**Structured page parsing data:**
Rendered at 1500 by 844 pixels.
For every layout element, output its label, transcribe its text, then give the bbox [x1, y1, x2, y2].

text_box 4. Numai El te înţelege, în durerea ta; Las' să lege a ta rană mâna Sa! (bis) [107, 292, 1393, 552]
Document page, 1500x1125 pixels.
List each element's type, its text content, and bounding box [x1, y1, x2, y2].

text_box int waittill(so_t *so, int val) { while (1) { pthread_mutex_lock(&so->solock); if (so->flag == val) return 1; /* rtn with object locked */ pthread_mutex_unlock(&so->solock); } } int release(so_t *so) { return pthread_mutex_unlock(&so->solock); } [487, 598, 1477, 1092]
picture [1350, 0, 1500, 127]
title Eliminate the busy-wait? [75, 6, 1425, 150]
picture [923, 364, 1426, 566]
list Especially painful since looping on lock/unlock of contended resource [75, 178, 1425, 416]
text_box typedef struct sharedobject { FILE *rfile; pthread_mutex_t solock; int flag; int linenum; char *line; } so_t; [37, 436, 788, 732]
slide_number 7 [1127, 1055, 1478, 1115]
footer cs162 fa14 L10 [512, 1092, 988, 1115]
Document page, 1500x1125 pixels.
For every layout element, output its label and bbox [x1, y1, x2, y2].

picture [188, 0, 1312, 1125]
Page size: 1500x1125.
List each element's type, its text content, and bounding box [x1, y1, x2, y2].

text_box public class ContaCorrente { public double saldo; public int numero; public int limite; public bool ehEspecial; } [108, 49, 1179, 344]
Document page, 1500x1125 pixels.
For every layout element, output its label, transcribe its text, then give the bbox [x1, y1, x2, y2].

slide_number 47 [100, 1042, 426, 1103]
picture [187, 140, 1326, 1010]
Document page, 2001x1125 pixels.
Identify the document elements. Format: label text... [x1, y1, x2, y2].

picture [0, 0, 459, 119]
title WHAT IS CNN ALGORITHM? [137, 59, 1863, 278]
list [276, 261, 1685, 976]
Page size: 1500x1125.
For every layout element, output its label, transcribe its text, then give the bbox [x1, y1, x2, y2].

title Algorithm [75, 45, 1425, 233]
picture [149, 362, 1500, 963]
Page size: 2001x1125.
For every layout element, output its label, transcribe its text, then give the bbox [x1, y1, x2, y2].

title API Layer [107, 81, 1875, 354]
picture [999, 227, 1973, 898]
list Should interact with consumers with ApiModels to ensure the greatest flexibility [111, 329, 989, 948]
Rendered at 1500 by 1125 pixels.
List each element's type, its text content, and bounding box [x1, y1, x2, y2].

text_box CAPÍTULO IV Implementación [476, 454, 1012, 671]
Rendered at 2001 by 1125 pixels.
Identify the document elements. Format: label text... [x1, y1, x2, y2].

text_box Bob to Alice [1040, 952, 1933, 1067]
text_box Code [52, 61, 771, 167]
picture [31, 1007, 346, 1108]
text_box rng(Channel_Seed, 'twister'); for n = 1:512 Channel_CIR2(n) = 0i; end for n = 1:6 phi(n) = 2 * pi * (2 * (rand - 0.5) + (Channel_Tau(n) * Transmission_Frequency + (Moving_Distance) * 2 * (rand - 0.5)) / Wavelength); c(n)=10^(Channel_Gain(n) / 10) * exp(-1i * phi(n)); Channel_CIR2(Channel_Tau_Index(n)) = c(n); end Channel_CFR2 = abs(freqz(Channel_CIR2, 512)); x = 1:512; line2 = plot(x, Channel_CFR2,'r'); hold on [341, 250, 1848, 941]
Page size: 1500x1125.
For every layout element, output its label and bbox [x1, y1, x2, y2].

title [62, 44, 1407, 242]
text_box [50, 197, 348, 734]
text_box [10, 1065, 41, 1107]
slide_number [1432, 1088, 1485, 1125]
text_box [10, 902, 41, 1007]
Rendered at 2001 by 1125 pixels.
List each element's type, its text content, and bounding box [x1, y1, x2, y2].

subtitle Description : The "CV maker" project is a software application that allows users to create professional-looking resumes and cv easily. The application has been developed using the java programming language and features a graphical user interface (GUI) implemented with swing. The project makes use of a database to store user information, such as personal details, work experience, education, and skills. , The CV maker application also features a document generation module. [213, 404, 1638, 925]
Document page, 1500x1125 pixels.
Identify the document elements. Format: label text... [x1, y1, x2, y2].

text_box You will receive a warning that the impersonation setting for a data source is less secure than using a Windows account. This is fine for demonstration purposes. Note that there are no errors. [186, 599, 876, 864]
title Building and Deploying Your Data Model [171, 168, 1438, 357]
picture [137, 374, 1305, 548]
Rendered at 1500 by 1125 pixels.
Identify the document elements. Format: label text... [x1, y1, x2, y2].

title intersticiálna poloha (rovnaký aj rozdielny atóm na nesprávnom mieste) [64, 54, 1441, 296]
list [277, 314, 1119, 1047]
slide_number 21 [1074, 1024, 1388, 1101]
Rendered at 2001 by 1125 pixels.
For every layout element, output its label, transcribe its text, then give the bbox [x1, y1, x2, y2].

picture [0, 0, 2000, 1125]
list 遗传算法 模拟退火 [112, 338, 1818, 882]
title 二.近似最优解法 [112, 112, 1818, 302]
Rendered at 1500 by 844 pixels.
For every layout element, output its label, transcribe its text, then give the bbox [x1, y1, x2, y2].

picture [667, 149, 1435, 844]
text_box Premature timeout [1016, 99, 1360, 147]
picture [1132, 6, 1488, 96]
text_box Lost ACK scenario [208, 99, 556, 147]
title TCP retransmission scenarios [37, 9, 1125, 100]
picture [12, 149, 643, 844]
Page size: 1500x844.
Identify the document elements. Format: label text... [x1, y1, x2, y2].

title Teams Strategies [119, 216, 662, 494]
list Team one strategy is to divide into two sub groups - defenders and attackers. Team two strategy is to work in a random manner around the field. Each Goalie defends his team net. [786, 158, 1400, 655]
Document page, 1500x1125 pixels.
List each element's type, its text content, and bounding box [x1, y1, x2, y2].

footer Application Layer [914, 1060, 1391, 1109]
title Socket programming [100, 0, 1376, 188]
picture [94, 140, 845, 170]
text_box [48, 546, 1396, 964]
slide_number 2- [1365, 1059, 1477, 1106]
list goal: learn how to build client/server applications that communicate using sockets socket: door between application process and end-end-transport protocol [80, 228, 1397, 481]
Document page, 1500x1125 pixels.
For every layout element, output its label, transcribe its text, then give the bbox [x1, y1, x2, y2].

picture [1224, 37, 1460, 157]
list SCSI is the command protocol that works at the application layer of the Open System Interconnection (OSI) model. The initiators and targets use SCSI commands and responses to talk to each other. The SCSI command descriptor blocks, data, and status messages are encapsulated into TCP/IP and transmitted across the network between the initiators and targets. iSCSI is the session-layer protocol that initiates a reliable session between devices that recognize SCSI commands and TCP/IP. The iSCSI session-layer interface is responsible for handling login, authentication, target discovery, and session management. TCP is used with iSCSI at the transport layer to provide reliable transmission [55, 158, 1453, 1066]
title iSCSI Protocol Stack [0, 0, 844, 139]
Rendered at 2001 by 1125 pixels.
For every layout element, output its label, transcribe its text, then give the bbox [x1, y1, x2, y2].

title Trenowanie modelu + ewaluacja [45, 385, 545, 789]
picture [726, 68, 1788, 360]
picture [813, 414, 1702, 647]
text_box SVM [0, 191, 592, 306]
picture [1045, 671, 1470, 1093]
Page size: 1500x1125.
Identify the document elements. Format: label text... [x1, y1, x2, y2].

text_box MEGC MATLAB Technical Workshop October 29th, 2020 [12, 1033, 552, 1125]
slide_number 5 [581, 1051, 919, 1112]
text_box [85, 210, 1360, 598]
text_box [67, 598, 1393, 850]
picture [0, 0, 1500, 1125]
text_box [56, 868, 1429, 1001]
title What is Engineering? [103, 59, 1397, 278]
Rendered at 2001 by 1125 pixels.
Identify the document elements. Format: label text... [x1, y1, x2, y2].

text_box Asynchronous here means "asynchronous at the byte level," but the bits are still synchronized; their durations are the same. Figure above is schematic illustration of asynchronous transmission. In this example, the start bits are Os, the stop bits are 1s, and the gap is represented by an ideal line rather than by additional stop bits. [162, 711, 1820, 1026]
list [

**Your assignment:** Your answer must consist only of the lines from the start of the records above through the line with "Document page, 2001x1125 pixels.", each retyped exactly.

**Solution to this exercise:**
Rendered at 1500 by 844 pixels.
For every layout element, output its label, transcribe its text, then give the bbox [x1, y1, x2, y2].

text_box 4. Numai El te înţelege, în durerea ta; Las' să lege a ta rană mâna Sa! (bis) [107, 292, 1393, 552]
Document page, 1500x1125 pixels.
List each element's type, its text content, and bounding box [x1, y1, x2, y2].

text_box int waittill(so_t *so, int val) { while (1) { pthread_mutex_lock(&so->solock); if (so->flag == val) return 1; /* rtn with object locked */ pthread_mutex_unlock(&so->solock); } } int release(so_t *so) { return pthread_mutex_unlock(&so->solock); } [487, 598, 1477, 1092]
picture [1350, 0, 1500, 127]
title Eliminate the busy-wait? [75, 6, 1425, 150]
picture [923, 364, 1426, 566]
list Especially painful since looping on lock/unlock of contended resource [75, 178, 1425, 416]
text_box typedef struct sharedobject { FILE *rfile; pthread_mutex_t solock; int flag; int linenum; char *line; } so_t; [37, 436, 788, 732]
slide_number 7 [1127, 1055, 1478, 1115]
footer cs162 fa14 L10 [512, 1092, 988, 1115]
Document page, 1500x1125 pixels.
For every layout element, output its label and bbox [x1, y1, x2, y2].

picture [188, 0, 1312, 1125]
Page size: 1500x1125.
List each element's type, its text content, and bounding box [x1, y1, x2, y2].

text_box public class ContaCorrente { public double saldo; public int numero; public int limite; public bool ehEspecial; } [108, 49, 1179, 344]
Document page, 1500x1125 pixels.
For every layout element, output its label, transcribe its text, then give the bbox [x1, y1, x2, y2].

slide_number 47 [100, 1042, 426, 1103]
picture [187, 140, 1326, 1010]
Document page, 2001x1125 pixels.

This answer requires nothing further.